START Provided records

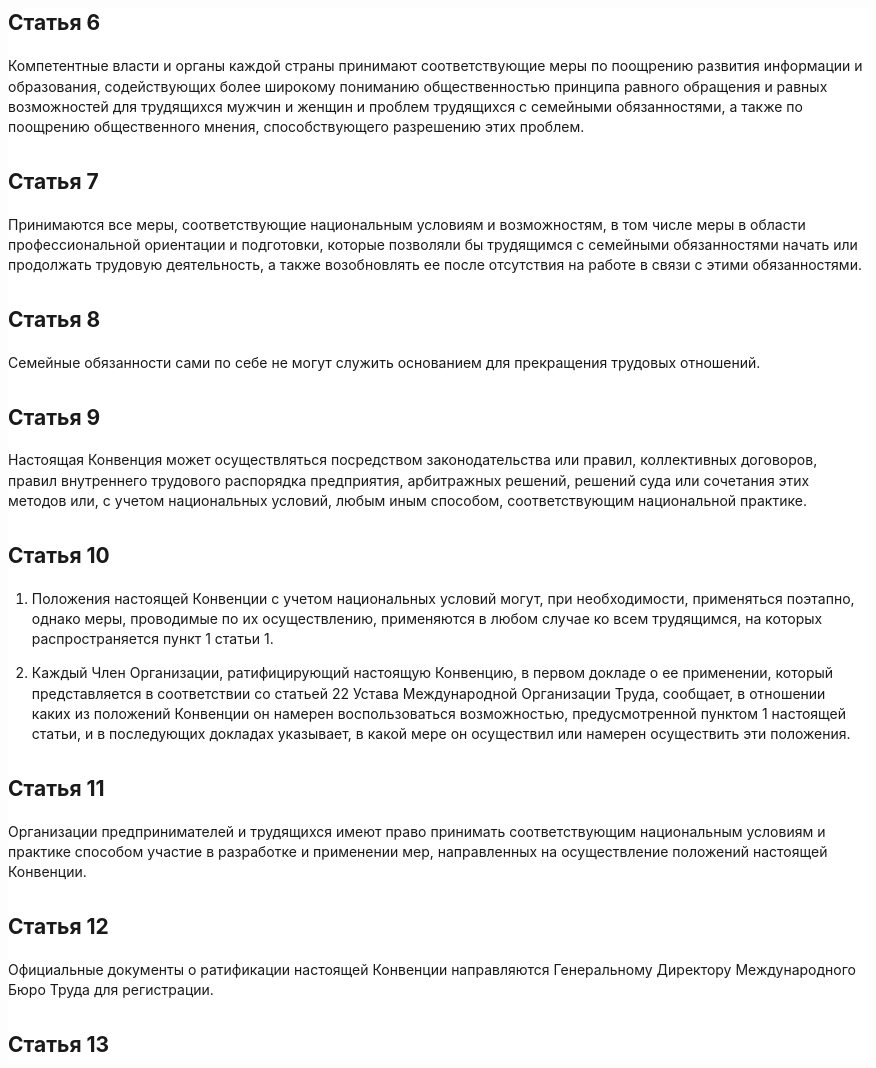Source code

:## Статья 6

Компетентные власти и органы каждой страны принимают соответствующие меры по поощрению развития информации и образования, содействующих более широкому пониманию общественностью принципа равного обращения и равных возможностей для трудящихся мужчин и женщин и проблем трудящихся с семейными обязанностями, а также по поощрению общественного мнения, способствующего разрешению этих проблем.

## Статья 7

Принимаются все меры, соответствующие национальным условиям и возможностям, в том числе меры в области профессиональной ориентации и подготовки, которые позволяли бы трудящимся с семейными обязанностями начать или продолжать трудовую деятельность, а также возобновлять ее после отсутствия на работе в связи с этими обязанностями.

## Статья 8

Семейные обязанности сами по себе не могут служить основанием для прекращения трудовых отношений.

## Статья 9

Настоящая Конвенция может осуществляться посредством законодательства или правил, коллективных договоров, правил внутреннего трудового распорядка предприятия, арбитражных решений, решений суда или сочетания этих методов или, с учетом национальных условий, любым иным способом, соответствующим национальной практике.

## Статья 10

1. Положения настоящей Конвенции с учетом национальных условий могут, при необходимости, применяться поэтапно, однако меры, проводимые по их осуществлению, применяются в любом случае ко всем трудящимся, на которых распространяется пункт 1 статьи 1.

2. Каждый Член Организации, ратифицирующий настоящую Конвенцию, в первом докладе о ее применении, который представляется в соответствии со статьей 22 Устава Международной Организации Труда, сообщает, в отношении каких из положений Конвенции он намерен воспользоваться возможностью, предусмотренной пунктом 1 настоящей статьи, и в последующих докладах указывает, в какой мере он осуществил или намерен осуществить эти положения.

## Статья 11

Организации предпринимателей и трудящихся имеют право принимать соответствующим национальным условиям и практике способом участие в разработке и применении мер, направленных на осуществление положений настоящей Конвенции.

## Статья 12

Официальные документы о ратификации настоящей Конвенции направляются Генеральному Директору Международного Бюро Труда для регистрации.

## Статья 13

END Provided records

### Written task
Extract every line of source text from the records verbatim, omitting the pictures.

### Result for this task
Source code

:## Статья 6

Компетентные власти и органы каждой страны принимают соответствующие меры по поощрению развития информации и образования, содействующих более широкому пониманию общественностью принципа равного обращения и равных возможностей для трудящихся мужчин и женщин и проблем трудящихся с семейными обязанностями, а также по поощрению общественного мнения, способствующего разрешению этих проблем.

## Статья 7

Принимаются все меры, соответствующие национальным условиям и возможностям, в том числе меры в области профессиональной ориентации и подготовки, которые позволяли бы трудящимся с семейными обязанностями начать или продолжать трудовую деятельность, а также возобновлять ее после отсутствия на работе в связи с этими обязанностями.

## Статья 8

Семейные обязанности сами по себе не могут служить основанием для прекращения трудовых отношений.

## Статья 9

Настоящая Конвенция может осуществляться посредством законодательства или правил, коллективных договоров, правил внутреннего трудового распорядка предприятия, арбитражных решений, решений суда или сочетания этих методов или, с учетом национальных условий, любым иным способом, соответствующим национальной практике.

## Статья 10

1. Положения настоящей Конвенции с учетом национальных условий могут, при необходимости, применяться поэтапно, однако меры, проводимые по их осуществлению, применяются в любом случае ко всем трудящимся, на которых распространяется пункт 1 статьи 1.

2. Каждый Член Организации, ратифицирующий настоящую Конвенцию, в первом докладе о ее применении, который представляется в соответствии со статьей 22 Устава Международной Организации Труда, сообщает, в отношении каких из положений Конвенции он намерен воспользоваться возможностью, предусмотренной пунктом 1 настоящей статьи, и в последующих докладах указывает, в какой мере он осуществил или намерен осуществить эти положения.

## Статья 11

Организации предпринимателей и трудящихся имеют право принимать соответствующим национальным условиям и практике способом участие в разработке и применении мер, направленных на осуществление положений настоящей Конвенции.

## Статья 12

Официальные документы о ратификации настоящей Конвенции направляются Генеральному Директору Международного Бюро Труда для регистрации.

## Статья 13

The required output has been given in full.